Where a line below includes the word "rule", copy that line.

§

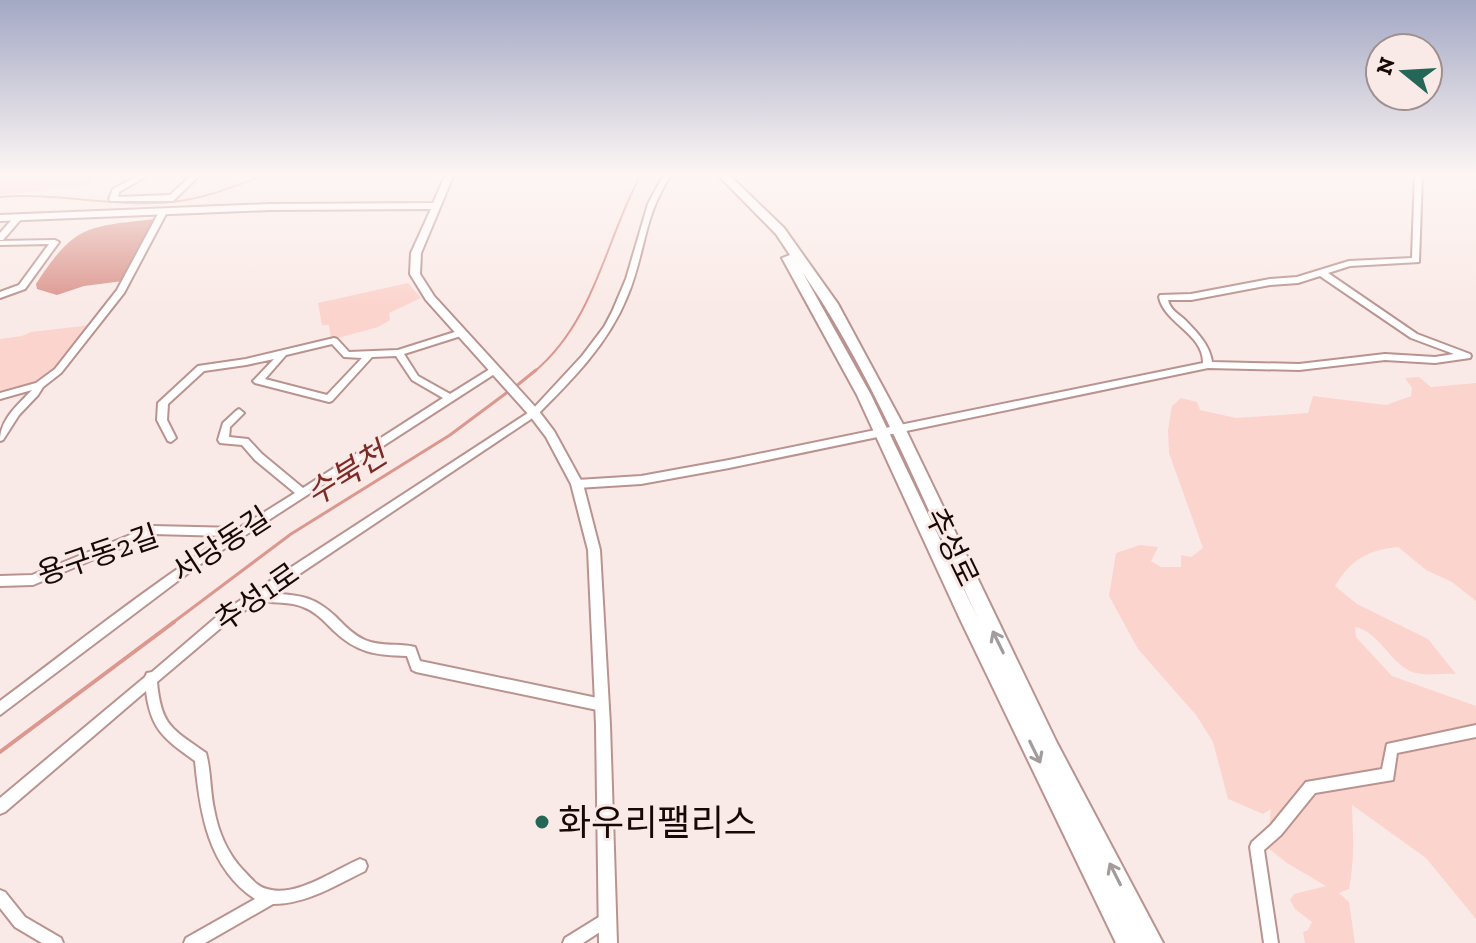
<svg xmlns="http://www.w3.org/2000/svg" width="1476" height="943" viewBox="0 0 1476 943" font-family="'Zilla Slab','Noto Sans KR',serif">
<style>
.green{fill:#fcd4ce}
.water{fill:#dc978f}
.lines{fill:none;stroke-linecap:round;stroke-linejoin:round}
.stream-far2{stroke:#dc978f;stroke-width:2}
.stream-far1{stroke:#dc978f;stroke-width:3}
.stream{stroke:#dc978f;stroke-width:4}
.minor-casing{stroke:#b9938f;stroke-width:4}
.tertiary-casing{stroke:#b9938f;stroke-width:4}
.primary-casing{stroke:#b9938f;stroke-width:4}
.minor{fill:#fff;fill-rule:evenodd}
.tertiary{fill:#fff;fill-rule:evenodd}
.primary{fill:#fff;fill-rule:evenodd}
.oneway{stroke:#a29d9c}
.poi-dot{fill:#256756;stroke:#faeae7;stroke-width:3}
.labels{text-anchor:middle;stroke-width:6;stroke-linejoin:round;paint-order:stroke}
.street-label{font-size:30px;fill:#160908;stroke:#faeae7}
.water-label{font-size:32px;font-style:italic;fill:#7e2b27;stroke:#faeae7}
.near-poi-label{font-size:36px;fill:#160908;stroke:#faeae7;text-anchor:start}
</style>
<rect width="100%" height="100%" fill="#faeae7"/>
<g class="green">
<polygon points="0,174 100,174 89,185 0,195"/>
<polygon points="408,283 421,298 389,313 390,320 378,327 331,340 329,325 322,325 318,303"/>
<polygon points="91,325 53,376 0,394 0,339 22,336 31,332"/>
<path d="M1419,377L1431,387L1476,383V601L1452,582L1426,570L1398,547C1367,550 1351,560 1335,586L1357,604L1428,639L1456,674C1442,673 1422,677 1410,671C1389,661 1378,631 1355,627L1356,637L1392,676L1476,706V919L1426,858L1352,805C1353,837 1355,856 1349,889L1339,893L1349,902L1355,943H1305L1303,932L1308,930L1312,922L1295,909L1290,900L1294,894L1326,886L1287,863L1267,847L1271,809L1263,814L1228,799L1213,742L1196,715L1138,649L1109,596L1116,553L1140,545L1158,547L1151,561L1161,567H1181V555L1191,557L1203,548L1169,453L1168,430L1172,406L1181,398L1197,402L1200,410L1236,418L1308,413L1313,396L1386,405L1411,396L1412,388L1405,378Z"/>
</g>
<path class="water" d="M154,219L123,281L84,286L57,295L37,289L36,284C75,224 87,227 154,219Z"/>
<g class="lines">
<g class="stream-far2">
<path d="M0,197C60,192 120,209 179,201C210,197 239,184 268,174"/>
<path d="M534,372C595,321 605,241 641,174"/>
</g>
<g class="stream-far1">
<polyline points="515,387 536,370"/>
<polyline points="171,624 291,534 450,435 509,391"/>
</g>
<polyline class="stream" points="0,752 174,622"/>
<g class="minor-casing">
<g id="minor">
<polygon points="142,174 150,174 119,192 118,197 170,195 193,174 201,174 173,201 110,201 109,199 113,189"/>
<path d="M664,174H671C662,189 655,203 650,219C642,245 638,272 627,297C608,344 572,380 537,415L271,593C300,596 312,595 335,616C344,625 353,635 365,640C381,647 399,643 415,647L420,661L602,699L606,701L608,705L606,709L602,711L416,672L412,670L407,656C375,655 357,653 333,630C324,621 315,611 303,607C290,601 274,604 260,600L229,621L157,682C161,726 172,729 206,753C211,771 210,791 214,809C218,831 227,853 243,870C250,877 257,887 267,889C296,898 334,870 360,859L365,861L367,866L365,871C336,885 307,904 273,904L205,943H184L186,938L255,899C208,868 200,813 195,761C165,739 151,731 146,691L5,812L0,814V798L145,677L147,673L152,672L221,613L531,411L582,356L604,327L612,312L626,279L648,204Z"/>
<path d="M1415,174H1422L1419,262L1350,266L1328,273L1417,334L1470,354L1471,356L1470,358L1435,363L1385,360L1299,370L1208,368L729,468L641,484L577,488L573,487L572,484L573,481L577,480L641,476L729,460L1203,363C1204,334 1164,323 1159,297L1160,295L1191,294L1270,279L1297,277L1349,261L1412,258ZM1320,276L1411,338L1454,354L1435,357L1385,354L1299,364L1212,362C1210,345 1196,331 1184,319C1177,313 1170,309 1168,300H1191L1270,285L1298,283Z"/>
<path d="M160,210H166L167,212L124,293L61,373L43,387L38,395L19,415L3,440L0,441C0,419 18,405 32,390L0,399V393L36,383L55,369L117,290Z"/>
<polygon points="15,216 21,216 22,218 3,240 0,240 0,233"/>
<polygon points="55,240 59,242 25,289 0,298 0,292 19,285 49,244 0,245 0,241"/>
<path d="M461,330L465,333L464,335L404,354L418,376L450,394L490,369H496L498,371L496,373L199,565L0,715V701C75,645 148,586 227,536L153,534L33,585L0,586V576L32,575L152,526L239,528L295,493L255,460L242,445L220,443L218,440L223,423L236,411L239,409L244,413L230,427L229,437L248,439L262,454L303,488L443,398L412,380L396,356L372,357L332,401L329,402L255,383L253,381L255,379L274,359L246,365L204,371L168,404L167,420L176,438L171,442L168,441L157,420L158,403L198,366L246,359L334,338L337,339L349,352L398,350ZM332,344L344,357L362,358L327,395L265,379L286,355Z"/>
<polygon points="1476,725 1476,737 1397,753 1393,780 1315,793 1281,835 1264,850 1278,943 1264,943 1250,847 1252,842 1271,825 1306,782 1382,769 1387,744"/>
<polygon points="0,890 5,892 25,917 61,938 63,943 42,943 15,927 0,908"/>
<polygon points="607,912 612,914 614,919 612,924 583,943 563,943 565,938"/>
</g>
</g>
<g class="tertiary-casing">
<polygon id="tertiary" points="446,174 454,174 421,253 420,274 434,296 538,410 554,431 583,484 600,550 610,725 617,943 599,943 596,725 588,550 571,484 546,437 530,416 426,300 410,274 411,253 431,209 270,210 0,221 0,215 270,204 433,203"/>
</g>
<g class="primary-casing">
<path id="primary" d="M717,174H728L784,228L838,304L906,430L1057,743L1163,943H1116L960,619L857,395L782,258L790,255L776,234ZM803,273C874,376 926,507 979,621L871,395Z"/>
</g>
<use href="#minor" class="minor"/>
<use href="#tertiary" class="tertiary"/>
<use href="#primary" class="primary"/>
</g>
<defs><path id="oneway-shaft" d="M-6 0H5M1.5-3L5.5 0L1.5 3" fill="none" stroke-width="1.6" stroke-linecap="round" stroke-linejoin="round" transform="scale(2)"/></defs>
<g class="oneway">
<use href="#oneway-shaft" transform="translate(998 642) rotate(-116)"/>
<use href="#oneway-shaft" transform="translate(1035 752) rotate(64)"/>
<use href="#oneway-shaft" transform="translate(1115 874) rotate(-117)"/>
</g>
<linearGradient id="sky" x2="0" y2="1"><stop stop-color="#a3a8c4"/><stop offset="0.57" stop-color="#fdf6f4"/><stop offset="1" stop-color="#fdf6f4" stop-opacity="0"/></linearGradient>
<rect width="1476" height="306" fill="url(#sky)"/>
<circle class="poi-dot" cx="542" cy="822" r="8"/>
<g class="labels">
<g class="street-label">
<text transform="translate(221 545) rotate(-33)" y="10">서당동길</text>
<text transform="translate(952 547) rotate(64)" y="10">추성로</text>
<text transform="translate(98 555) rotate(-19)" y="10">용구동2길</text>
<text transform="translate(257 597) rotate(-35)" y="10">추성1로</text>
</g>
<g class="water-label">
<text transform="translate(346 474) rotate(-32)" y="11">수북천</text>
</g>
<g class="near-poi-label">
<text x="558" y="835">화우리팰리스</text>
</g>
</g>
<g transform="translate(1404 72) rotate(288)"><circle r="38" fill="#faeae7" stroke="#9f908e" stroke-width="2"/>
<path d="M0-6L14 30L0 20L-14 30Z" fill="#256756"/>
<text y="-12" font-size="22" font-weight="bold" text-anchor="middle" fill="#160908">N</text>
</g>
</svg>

§

(RESPONSE BELOW):
.minor{fill:#fff;fill-rule:evenodd}
.tertiary{fill:#fff;fill-rule:evenodd}
.primary{fill:#fff;fill-rule:evenodd}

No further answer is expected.